К вечеру на постой пришли немцы, и среди них был один, похожий на Ганса. Мать шепнула Аннушке, чтоб та поговорила в немцем на их языке, которому ее обучил Ганс, поскольку прошлую неделю, покуда жил Ганс, они чувствовали себя под защитой и кое-что из немецкой еды им перепадало.
– Юдише швайн, – сказала Аннушка. – Анна мит гроссфатер гейн шпацирен… Хаус – дом, фогель – птица…
Немец засмеялся и так же, как и Ганс, сказал:
– Гут, гут…
Сразу же мать, чтоб еще больше завоевать его расположение, принесла ему в миске теплой воды умыться и чистое полотенце утереться. Немец умылся, потом утерся, потом посмотрел на мать и вдруг схватил ее за юбку ниже живота. Мать испуганно взвизгнула раз, затем еще раз, поскольку Митя ударил немца головой в бок так, что тот покачнулся. И Аннушка сильно испугалась, поскольку она знала, как бьют немцы. Однако, прежде чем немец ударил Митю, мать сама ударила Митю, правда, не в голову, куда целился немец, а по заднице. Она била Митю и при этом отгораживала его спиной от разозлившегося немца. И потому немец не ударил Митю, лишь выгнал их на улицу, как делали до дяди Ганса другие немцы.
Пришли они опять к доброй старушке, но не спали, боялись, что придут за Митей. Утром мать говорит:
– Дети, будьте здесь, а я пойду к нашему дому, подожду, пока немцы уйдут, и возьму что можно из вещей… Пойдем в деревню Агарково, там у меня двоюродная сестра, может, пристроимся.

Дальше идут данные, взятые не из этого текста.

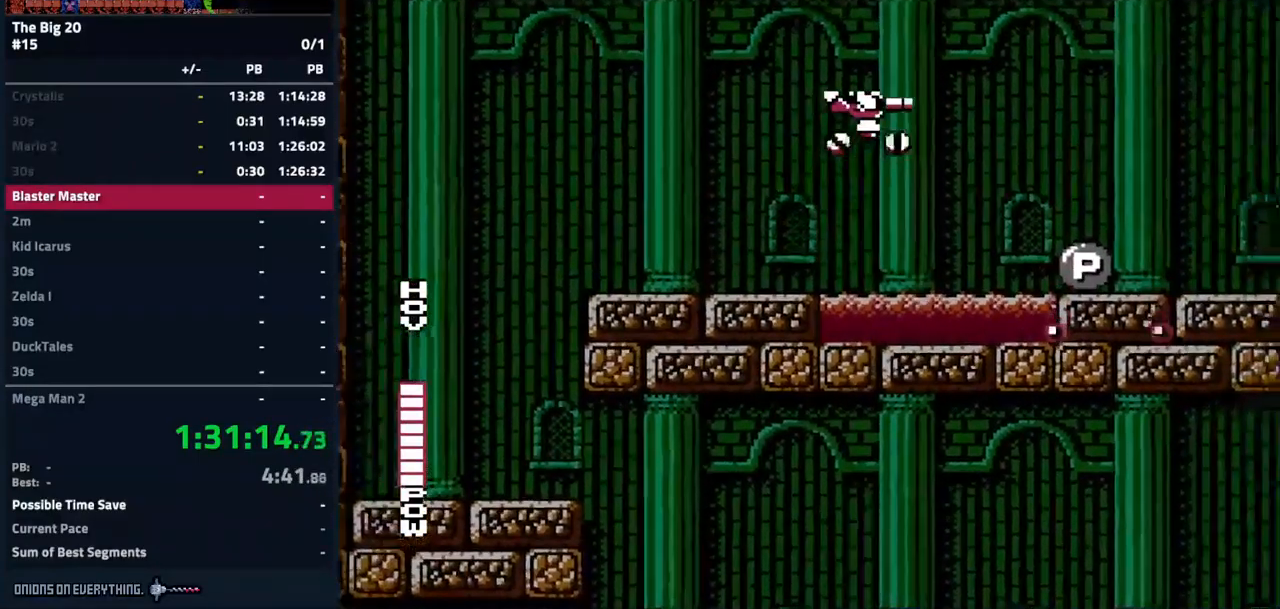
{"buttons": ["A", "DPAD_RIGHT"], "events": [[50, "A", "up"], [333, "A", "down"]]}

Пошла мать к дому, помолилась Богу, чтоб немцы ушли, поскольку как не стало советской власти, не к кому стало обращаться с просьбами о помощи, кроме как к Богу. И исполнилась просьба, вышли немцы, сели в грузовик, поехали. Мать сразу в комнату. Там, конечно, побитое все, нахламлено, намочено, но среди койки чистое полотенце, которое мать немцу подала, так и лежит. Схватила мать это чистое полотенце, а оно тяжелое. Куча крепкого здорового арийского дерьма в нем, по которому, наряду с измерениями черепа, можно арийскую расу определить. Со славянским, а тем более с еврейским не спутаешь. Однако сейчас немец свое немецкое дерьмо завернул в русское полотенце не ради анализа на чистоту расы, а ради немецкого свиномясного юмора, полнокровного юмора, который отличается, по его мнению, от еврейской курино-туберкулезиой иронии. Только самые способные из славян могут ощутить немецкий дух. Мать Аннушки, тоже Аннушка, не принадлежала к лучшим элементам своей расы, не чувствовала себя арийкой и в отличие от одного известного русского литератора XIX века не стремилась к арийскому единству от Урала до Рейна. Она жила своими низменными интересами и сейчас схватила из вещей что под руку попало…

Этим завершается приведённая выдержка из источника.